The schema of an event should be as granular as possible to avoid ambiguity. If a user updates their entire profile, it is often better to emit specific events like AddressUpdated and PhoneNumberChanged rather than a generic ProfileUpdated event. This granularity makes it easier to build specific read models later on.
Managing Stream Integrity
Each aggregate, such as a specific user or order, has its own stream of events within the store. Keeping these streams distinct allows the system to scale horizontally by partitioning data across different nodes based on the aggregate ID. It also simplifies the process of replaying events for a single entity without scanning the entire database.
Strict ordering is only required within the context of a single stream. While the global order of all events across the whole system might be interesting, it is usually not necessary for maintaining consistency. Focusing on per-stream ordering significantly reduces the coordination overhead in a distributed environment.
Performance at Scale: Materialized Views and Projections
A common concern with event sourcing is the performance cost of calculating state on the fly. If an account has ten thousand transactions, reading all of them every time you need to check a balance is inefficient. We solve this by using projections to create read-optimized materialized views.
Projections are background processes that listen to the event stream and update a separate database optimized for queries. This separation of concerns allows the write side to focus on fast appends while the read side focuses on fast lookups. This pattern is widely known as Command Query Responsibility Segregation or CQRS.
- Write Side: Optimized for append-only performance and domain integrity.
- Read Side: Optimized for complex queries, full-text search, and high-speed retrieval.
- Decoupling: Teams can scale the read and write instances independently based on traffic patterns.
- Flexibility: You can create new read models at any time by replaying old events into a new database schema.
Because the read models are derived from the event log, they are inherently disposable. If your query requirements change or you want to switch from a relational database to a document store, you simply reset the projection and replay the history. This provides a level of architectural flexibility that is impossible to achieve with traditional migrations.
Decoupling Reads from Writes
In a CQRS architecture, the command side only validates business logic and appends events. It does not return the updated state to the user, but rather acknowledges that the event has been recorded. This asynchronous nature allows the system to handle massive bursts of traffic without slowing down the user experience.
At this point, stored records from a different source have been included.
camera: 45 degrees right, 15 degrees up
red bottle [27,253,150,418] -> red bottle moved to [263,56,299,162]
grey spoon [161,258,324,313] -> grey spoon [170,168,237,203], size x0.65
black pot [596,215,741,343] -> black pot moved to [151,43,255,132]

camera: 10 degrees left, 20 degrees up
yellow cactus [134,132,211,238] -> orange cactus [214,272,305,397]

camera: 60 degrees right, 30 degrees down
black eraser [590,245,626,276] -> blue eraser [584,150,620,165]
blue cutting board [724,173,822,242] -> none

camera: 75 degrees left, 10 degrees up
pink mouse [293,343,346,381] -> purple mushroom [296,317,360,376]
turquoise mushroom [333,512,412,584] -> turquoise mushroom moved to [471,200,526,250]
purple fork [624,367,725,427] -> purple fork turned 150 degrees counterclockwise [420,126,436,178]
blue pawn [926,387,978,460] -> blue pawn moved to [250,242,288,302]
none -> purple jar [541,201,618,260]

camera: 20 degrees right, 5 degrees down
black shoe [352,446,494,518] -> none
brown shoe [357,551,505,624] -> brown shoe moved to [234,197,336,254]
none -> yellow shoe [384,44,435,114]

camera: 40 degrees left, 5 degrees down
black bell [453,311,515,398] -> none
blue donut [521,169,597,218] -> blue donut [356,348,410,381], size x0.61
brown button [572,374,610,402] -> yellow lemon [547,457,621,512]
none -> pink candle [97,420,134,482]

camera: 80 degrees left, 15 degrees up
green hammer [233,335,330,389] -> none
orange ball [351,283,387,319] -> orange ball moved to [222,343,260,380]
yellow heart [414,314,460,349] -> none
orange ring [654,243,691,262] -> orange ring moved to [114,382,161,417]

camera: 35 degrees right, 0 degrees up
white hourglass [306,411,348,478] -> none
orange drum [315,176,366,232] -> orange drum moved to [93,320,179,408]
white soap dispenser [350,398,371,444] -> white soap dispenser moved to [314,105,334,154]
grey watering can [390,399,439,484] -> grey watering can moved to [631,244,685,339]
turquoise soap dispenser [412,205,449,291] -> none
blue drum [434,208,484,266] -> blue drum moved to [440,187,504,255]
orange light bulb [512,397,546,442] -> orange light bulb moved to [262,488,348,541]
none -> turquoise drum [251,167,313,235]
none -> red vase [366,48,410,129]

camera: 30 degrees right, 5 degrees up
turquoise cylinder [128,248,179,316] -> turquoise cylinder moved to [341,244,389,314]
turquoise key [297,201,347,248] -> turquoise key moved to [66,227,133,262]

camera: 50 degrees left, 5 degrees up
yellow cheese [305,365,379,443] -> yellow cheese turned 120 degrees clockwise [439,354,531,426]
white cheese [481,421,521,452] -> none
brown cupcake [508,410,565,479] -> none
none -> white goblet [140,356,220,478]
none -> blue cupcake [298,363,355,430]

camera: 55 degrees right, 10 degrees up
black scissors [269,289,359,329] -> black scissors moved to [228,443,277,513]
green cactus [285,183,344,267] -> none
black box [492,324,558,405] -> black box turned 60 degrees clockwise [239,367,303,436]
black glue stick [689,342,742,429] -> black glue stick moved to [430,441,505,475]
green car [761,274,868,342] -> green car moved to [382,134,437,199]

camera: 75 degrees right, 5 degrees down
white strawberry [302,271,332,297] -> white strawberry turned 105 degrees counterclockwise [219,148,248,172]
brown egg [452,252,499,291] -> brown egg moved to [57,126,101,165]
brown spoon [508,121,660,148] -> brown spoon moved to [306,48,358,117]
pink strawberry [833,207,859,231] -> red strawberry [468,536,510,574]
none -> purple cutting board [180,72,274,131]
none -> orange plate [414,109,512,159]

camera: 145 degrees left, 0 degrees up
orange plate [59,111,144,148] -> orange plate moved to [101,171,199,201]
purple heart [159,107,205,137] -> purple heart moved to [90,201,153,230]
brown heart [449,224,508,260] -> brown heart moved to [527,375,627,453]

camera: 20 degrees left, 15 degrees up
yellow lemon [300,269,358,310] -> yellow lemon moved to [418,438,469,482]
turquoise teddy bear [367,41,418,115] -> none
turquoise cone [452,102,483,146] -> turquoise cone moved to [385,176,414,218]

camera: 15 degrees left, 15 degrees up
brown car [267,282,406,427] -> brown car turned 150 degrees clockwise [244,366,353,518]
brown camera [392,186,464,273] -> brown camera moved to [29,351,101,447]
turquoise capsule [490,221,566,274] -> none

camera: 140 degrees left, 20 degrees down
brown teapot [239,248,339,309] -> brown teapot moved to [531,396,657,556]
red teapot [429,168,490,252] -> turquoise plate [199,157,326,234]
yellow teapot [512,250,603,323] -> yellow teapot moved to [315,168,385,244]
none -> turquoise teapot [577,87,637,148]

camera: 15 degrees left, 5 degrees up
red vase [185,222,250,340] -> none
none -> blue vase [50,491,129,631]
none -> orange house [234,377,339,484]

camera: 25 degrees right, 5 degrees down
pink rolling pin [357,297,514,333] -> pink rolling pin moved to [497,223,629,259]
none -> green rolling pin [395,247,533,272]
The read side can be implemented using any technology that fits the specific query needs. You might use an Elasticsearch index for searching products, a Redis cache for user sessions, and a Neo4j graph for social connections. All of these are kept in sync by the same underlying stream of events.
Handling Projection Latency
Since projections happen after an event is stored, there is a period of eventual consistency where the read model might be slightly behind the event store. In most web applications, this delay is measured in milliseconds and is often unnoticeable to the end user. However, developers must design the frontend to handle this reality gracefully.
Techniques such as optimistic UI updates or tracking the last seen version of an entity can mitigate the impact of eventual consistency. If a user submits a change, the UI can immediately reflect that change locally while waiting for the background projection to catch up. This provides a snappy experience while maintaining a robust backend.